Há dois anos que me deixaste, ó Maria Helena…

Cresci e metamorfoseei-me imenso desde então.

Lembro-me tão bem de ti, de quando te dava a mão

Para te ajudar a caminhar… lembro-me e tenho pena…


Pena de que já cá não estejas, pena de já não te abraçar

Porque foste, és e serás grande parte de mim.

Desde pequena que te ouvia desejando o teu fim

Mas quando este chegou, será que deixaste de ansiar?


Onde quer que tu estejas, lembras-te da tua neta?

Lembras-te de quando nos sentávamos no sofá

E me pedias para te ler? Ralhavas por ser irrequieta


Mas sei o quanto o adoravas. E as nossas discussões?

Lembras-te de quando berrávamos e dizíamos “és má!”?

E quando te levava ao hospital? Oh! Quantas aflições…




II

Numa prateleira do meu quarto, jazem livros de Eça de Queiroz,

No meu décimo ou decimo primeiro aniversario mos deste,

E, enquanto os desembrulhava, tu, muito feliz, me disseste

O quão brilhantes eram, com aquela tua lânguida e lenta voz.


Não gostei de os ter recebido, na altura queria outro presente.

Tentei lê-los, maior esforço não me poderias ter pedido.

Desde pequena que sempre adorei ler, lia quase de tudo, era sabido,

Mas aquelas longas descrições, para me cativar, não foram suficiente.


Tenho pegado imenso neles, sabes, de há um ano para cá…

E afeiçoei-me às histórias do nosso Eça de tal maneira,

Que quando não tenho nada para fazer subo para o sofá


Tentando alcançar a prateleira, e os livros cheios de pó.

Depois escolho uma obra, e sento-me a tarde inteira

E ao ler, penso em ti, recordo-te, minha querida avó.




III

Tal como eu, Maria Helena, nunca tiveste irmãos

E penso que é por isso que nos dávamos tão bem!

Lembro-me de aproveitarmos as horas que a noite tem

Para conversarmos, deitadas, dando as mãos.


Foste a única pessoa com quem conversei noites inteiras,

Noites apenas interrompidas pela pausa da ceia.

Contaste-me quase toda a tua vida, que foi cheia

De peripécias. Éramos duas coscuvilheiras.

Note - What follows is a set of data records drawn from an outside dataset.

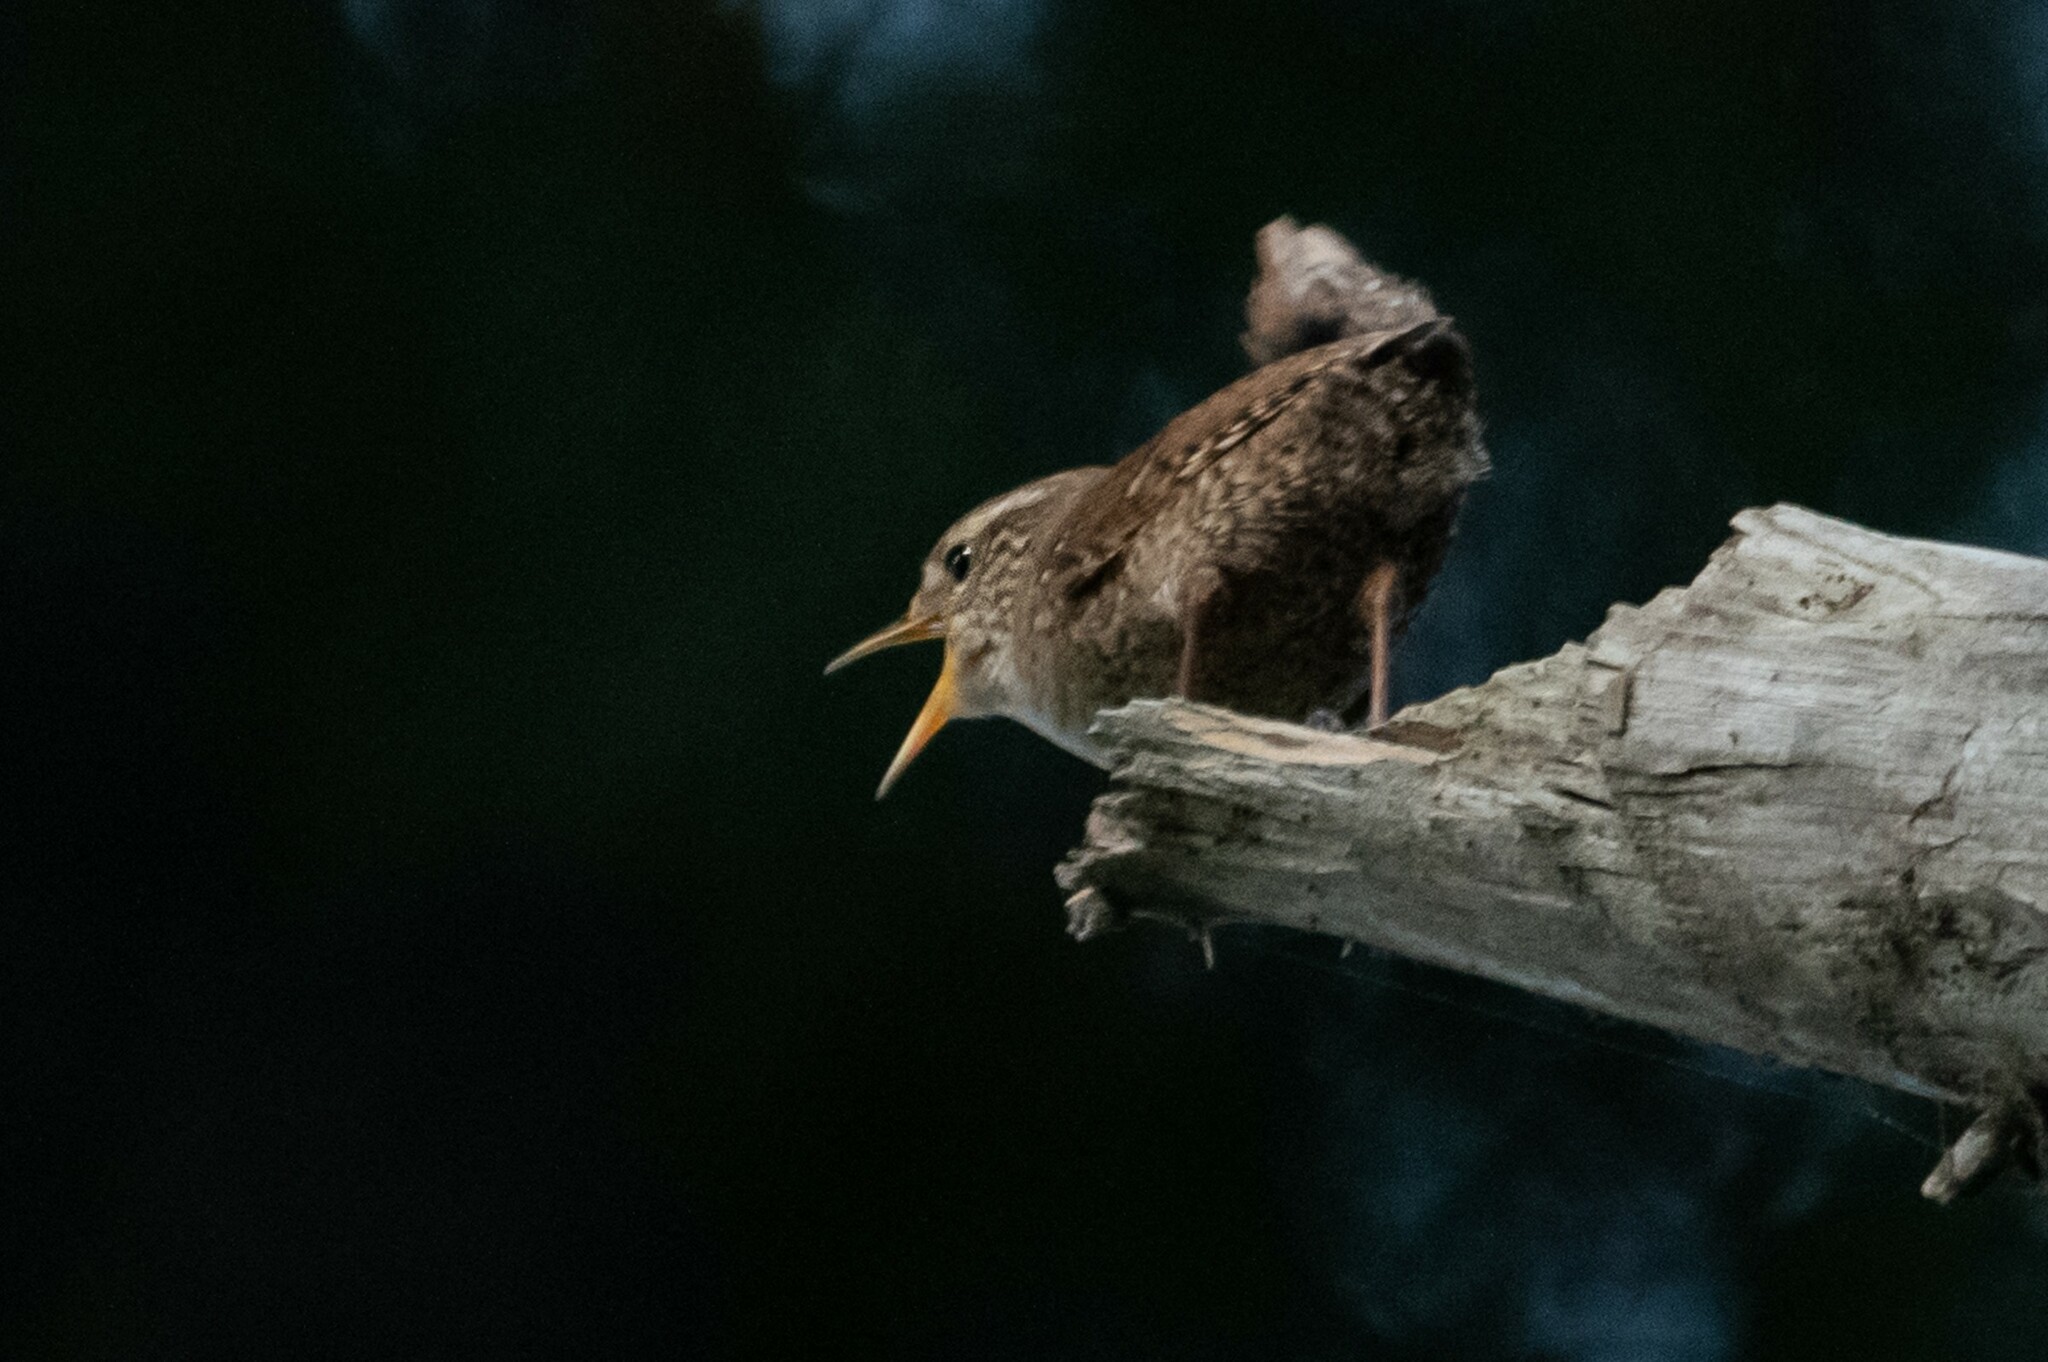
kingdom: Animalia
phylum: Chordata
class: Aves
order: Passeriformes
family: Troglodytidae
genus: Troglodytes
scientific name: Troglodytes troglodytes
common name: Eurasian wren
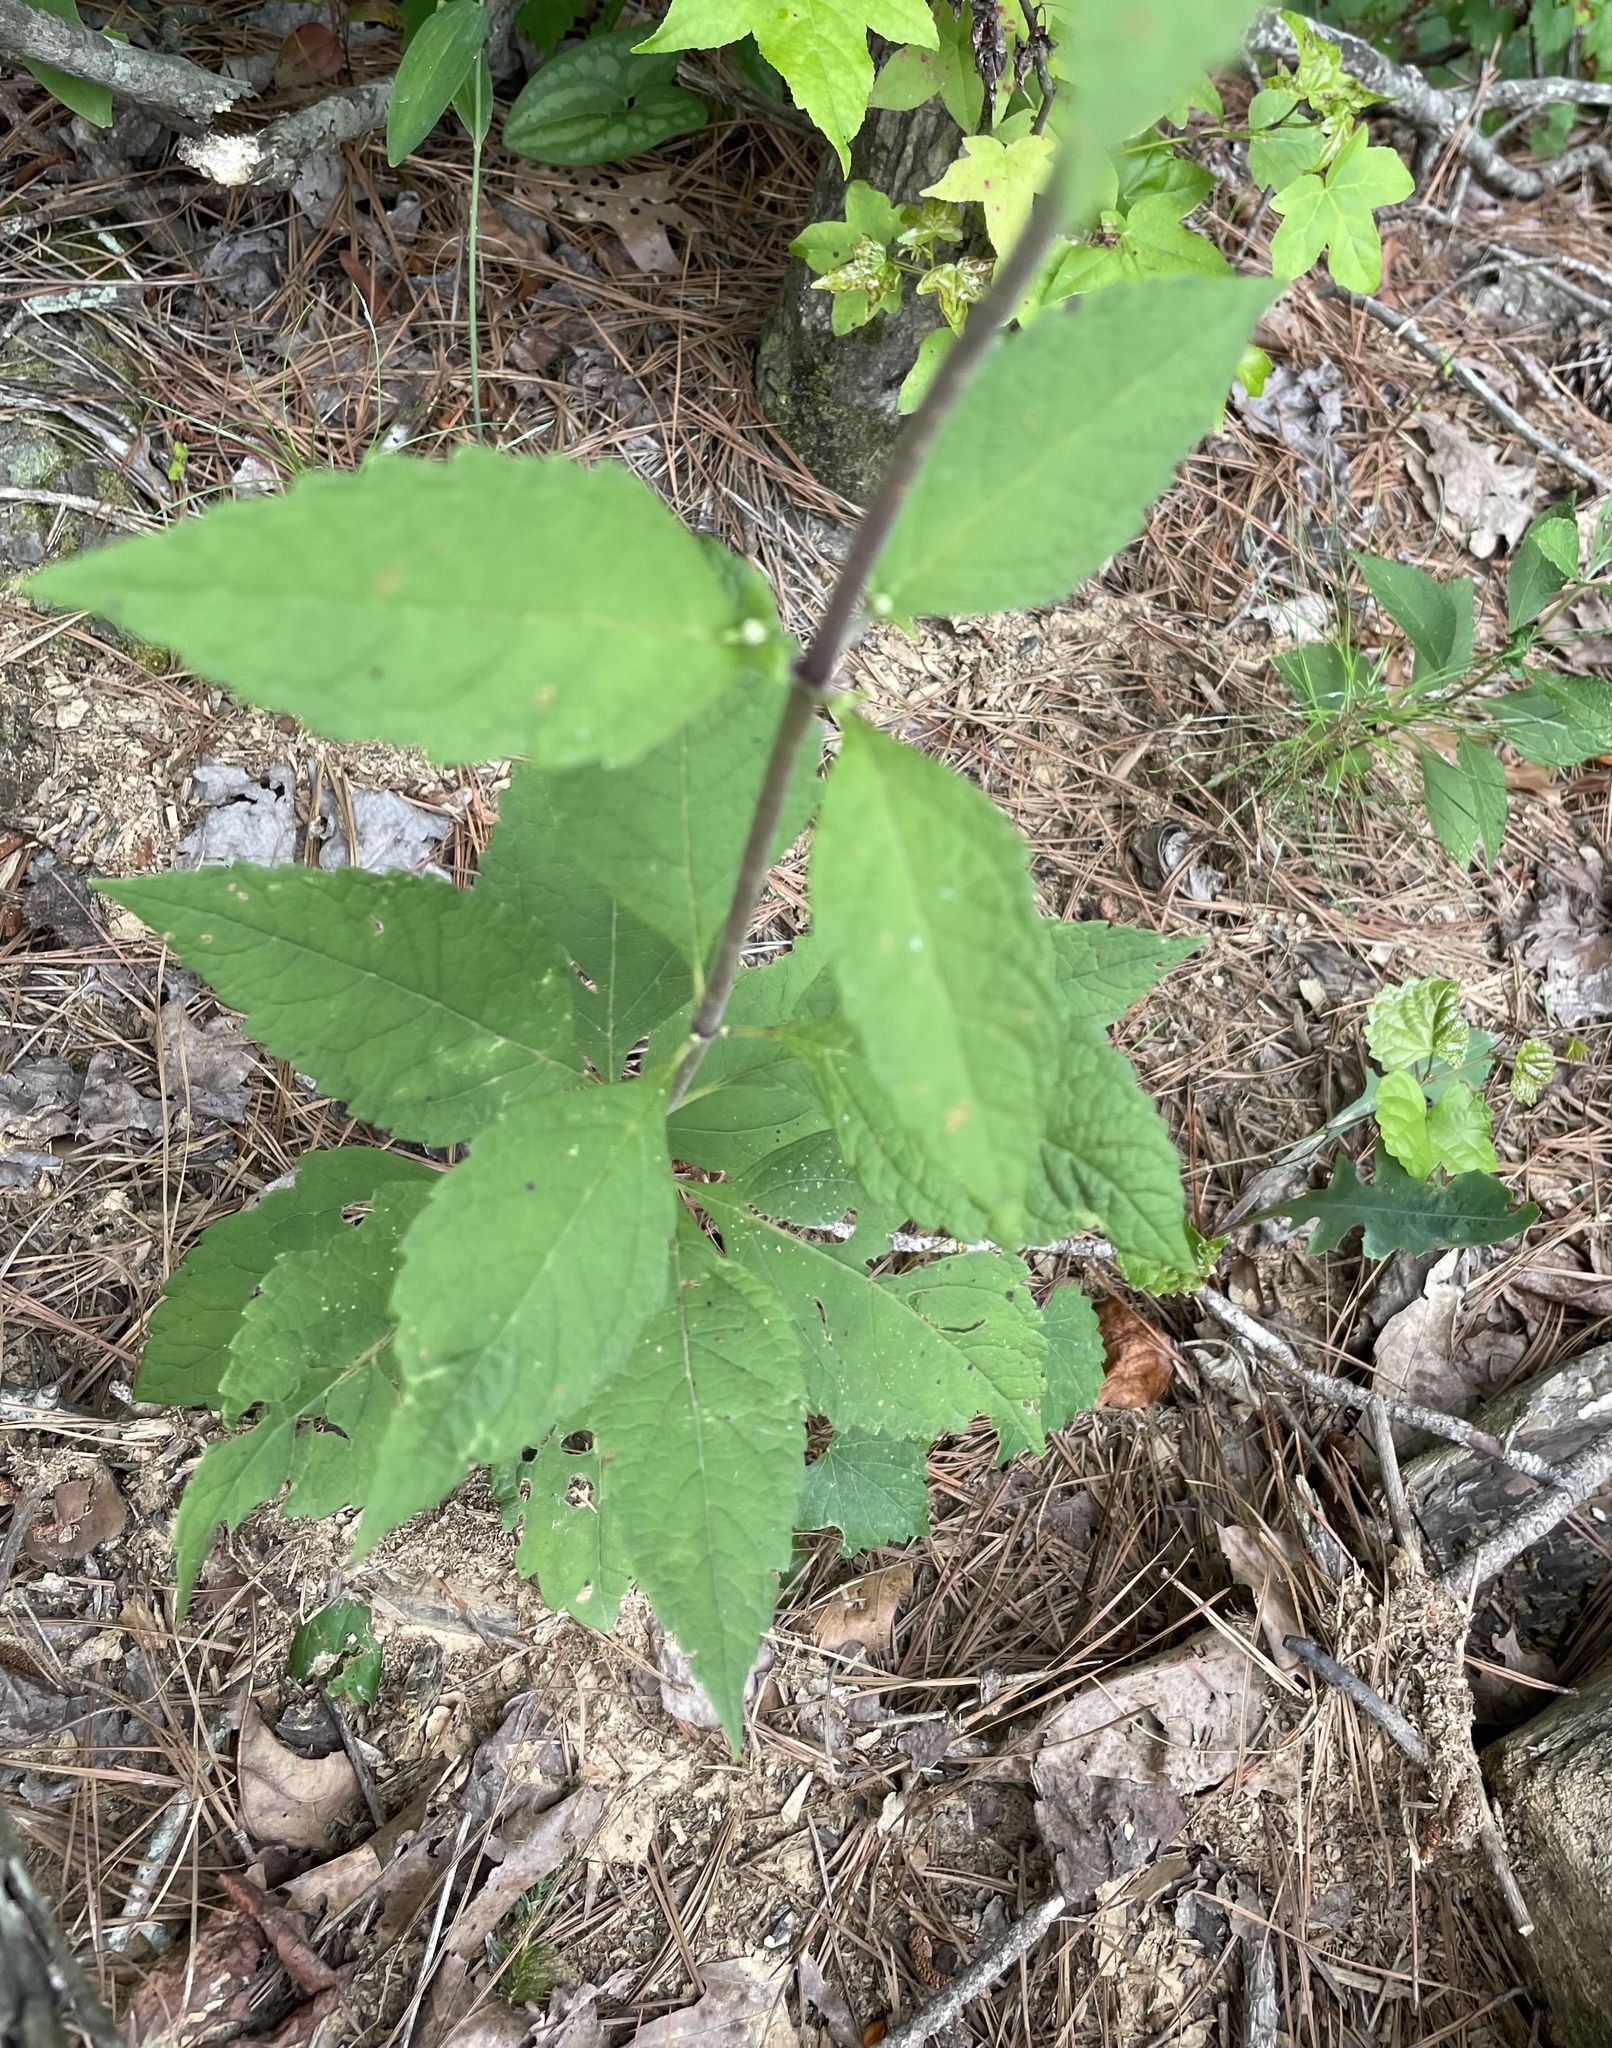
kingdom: Plantae
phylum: Tracheophyta
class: Magnoliopsida
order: Asterales
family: Asteraceae
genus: Eutrochium
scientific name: Eutrochium purpureum
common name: Gravelroot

Sou capaz de relembrar teu cheiro perfeitamente,

Sou capaz de sentir o teu corpo encostado ao meu,

Enquanto te queixavas do meu avô ter sido ateu,

Ou enquanto dormias, ressonando ruidosamente.


IV

Não esqueço que foste tu quem pagou minha educação,

Quem sempre auxiliou os meus desfavorecidos pais.

E eu estive contigo, na doença, apartando teus “ais”,

Enquanto me davas, inconscientemente, uma lição.


Foste tudo menos perfeita, todos o sabemos.

E para a minha mãe foste mais do que cruel,

Ela nunca conhecerá o amor de mãe, eras como fel,

Amarga e nós nunca o esqueceremos…


Foste contra o casamento dela, o meu pai era plebeu

E não se podia juntar a uma filha do Luís Nunes.

Mas os teus impedimentos ela ignorou e esqueceu


E juntos deram origem à pessoa que escreve agora.

Pouco antes de morrer, percebeste como os unes

E pediste perdão pelos teus comportamentos de outrora.



V

Não só para eles te comportaste terrivelmente mal!

Eras católica mas todos os mandamentos ignoravas,

Foste linda e disso te serviste, muitos dizias que “amavas”…

Usaste sempre os homens com o teu poder triunfal.


Mas isso sempre soubeste não me incomodar,

Aliás, é capaz de explicar muito acerca de mim.

Juntas, éramos uma trupe, fazíamos um chinfrim

Que ninguém neste universo conseguia superar.


Em suma, tenho saudades tuas, da tua presença,

Da companhia que me fazias e que eu te fazia.

Éramos uma para a outra, constante desavença,


Constante tormenta, constante amizade!

Se pudesse pedir um desejo, então pediria

Que todas as crianças tivessem tal irmandade!